DATA EXCERPTS -

•••••

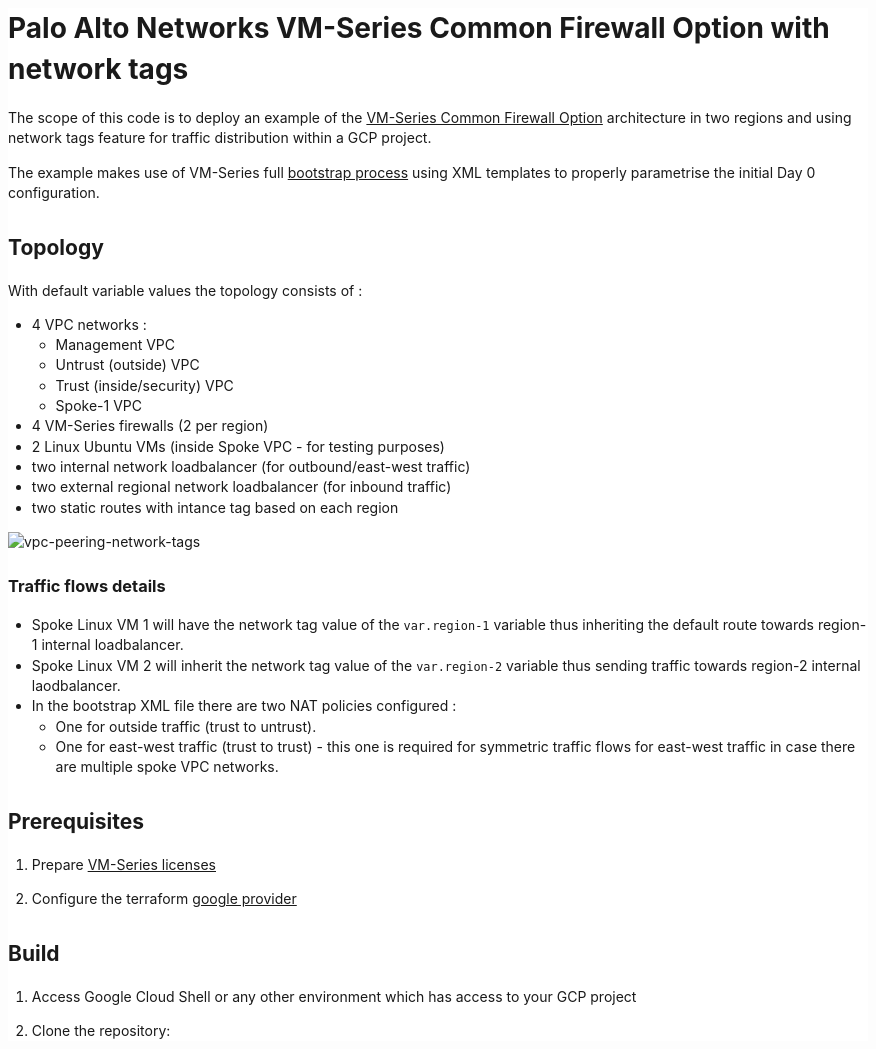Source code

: # Palo Alto Networks VM-Series Common Firewall Option with network tags

The scope of this code is to deploy an example of the [VM-Series Common Firewall Option](https://www.paloaltonetworks.com/apps/pan/public/downloadResource?pagePath=/content/pan/en_US/resources/guides/gcp-architecture-guide#Design%20Model) architecture in two regions and using network tags feature for traffic distribution within a GCP project.

The example makes use of VM-Series full [bootstrap process](https://docs.paloaltonetworks.com/vm-series/10-2/vm-series-deployment/bootstrap-the-vm-series-firewall/bootstrap-the-vm-series-firewall-on-google) using XML templates to properly parametrise the initial Day 0 configuration.

## Topology

With default variable values the topology consists of :
 - 4 VPC networks :
   - Management VPC
   - Untrust (outside) VPC
   - Trust (inside/security) VPC
   - Spoke-1 VPC
 - 4 VM-Series firewalls (2 per region)
 - 2 Linux Ubuntu VMs (inside Spoke VPC - for testing purposes)
 - two internal network loadbalancer (for outbound/east-west traffic)
 - two external regional network loadbalancer (for inbound traffic)
 - two static routes with intance tag based on each region

![vpc-peering-network-tags](https://user-images.githubusercontent.com/43091730/234361631-651c0eaa-fb4c-46dd-b654-ddb1c5a600f0.png)

### Traffic flows details

- Spoke Linux VM 1 will have the network tag value of the `var.region-1` variable thus inheriting the default route towards region-1 internal loadbalancer.
- Spoke Linux VM 2 will inherit the network tag value of the `var.region-2` variable thus sending traffic towards region-2 internal laodbalancer.
- In the bootstrap XML file there are two NAT policies configured :
  - One for outside traffic (trust to untrust).
  - One for east-west traffic (trust to trust) - this one is required for symmetric traffic flows for east-west traffic in case there are multiple spoke VPC networks.

## Prerequisites

1. Prepare [VM-Series licenses](https://support.paloaltonetworks.com/)

2. Configure the terraform [google provider](https://registry.terraform.io/providers/hashicorp/google/latest/docs/guides/provider_reference#authentication-configuration)

## Build

1. Access Google Cloud Shell or any other environment which has access to your GCP project

2. Clone the repository:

•••••

WHAT THE TASK ASKS -
Reproduce the listing above exactly, without a single picture.

SOLUTION -
Source code

: # Palo Alto Networks VM-Series Common Firewall Option with network tags

The scope of this code is to deploy an example of the [VM-Series Common Firewall Option](https://www.paloaltonetworks.com/apps/pan/public/downloadResource?pagePath=/content/pan/en_US/resources/guides/gcp-architecture-guide#Design%20Model) architecture in two regions and using network tags feature for traffic distribution within a GCP project.

The example makes use of VM-Series full [bootstrap process](https://docs.paloaltonetworks.com/vm-series/10-2/vm-series-deployment/bootstrap-the-vm-series-firewall/bootstrap-the-vm-series-firewall-on-google) using XML templates to properly parametrise the initial Day 0 configuration.

## Topology

With default variable values the topology consists of :
 - 4 VPC networks :
   - Management VPC
   - Untrust (outside) VPC
   - Trust (inside/security) VPC
   - Spoke-1 VPC
 - 4 VM-Series firewalls (2 per region)
 - 2 Linux Ubuntu VMs (inside Spoke VPC - for testing purposes)
 - two internal network loadbalancer (for outbound/east-west traffic)
 - two external regional network loadbalancer (for inbound traffic)
 - two static routes with intance tag based on each region

![vpc-peering-network-tags](https://user-images.githubusercontent.com/43091730/234361631-651c0eaa-fb4c-46dd-b654-ddb1c5a600f0.png)

### Traffic flows details

- Spoke Linux VM 1 will have the network tag value of the `var.region-1` variable thus inheriting the default route towards region-1 internal loadbalancer.
- Spoke Linux VM 2 will inherit the network tag value of the `var.region-2` variable thus sending traffic towards region-2 internal laodbalancer.
- In the bootstrap XML file there are two NAT policies configured :
  - One for outside traffic (trust to untrust).
  - One for east-west traffic (trust to trust) - this one is required for symmetric traffic flows for east-west traffic in case there are multiple spoke VPC networks.

## Prerequisites

1. Prepare [VM-Series licenses](https://support.paloaltonetworks.com/)

2. Configure the terraform [google provider](https://registry.terraform.io/providers/hashicorp/google/latest/docs/guides/provider_reference#authentication-configuration)

## Build

1. Access Google Cloud Shell or any other environment which has access to your GCP project

2. Clone the repository:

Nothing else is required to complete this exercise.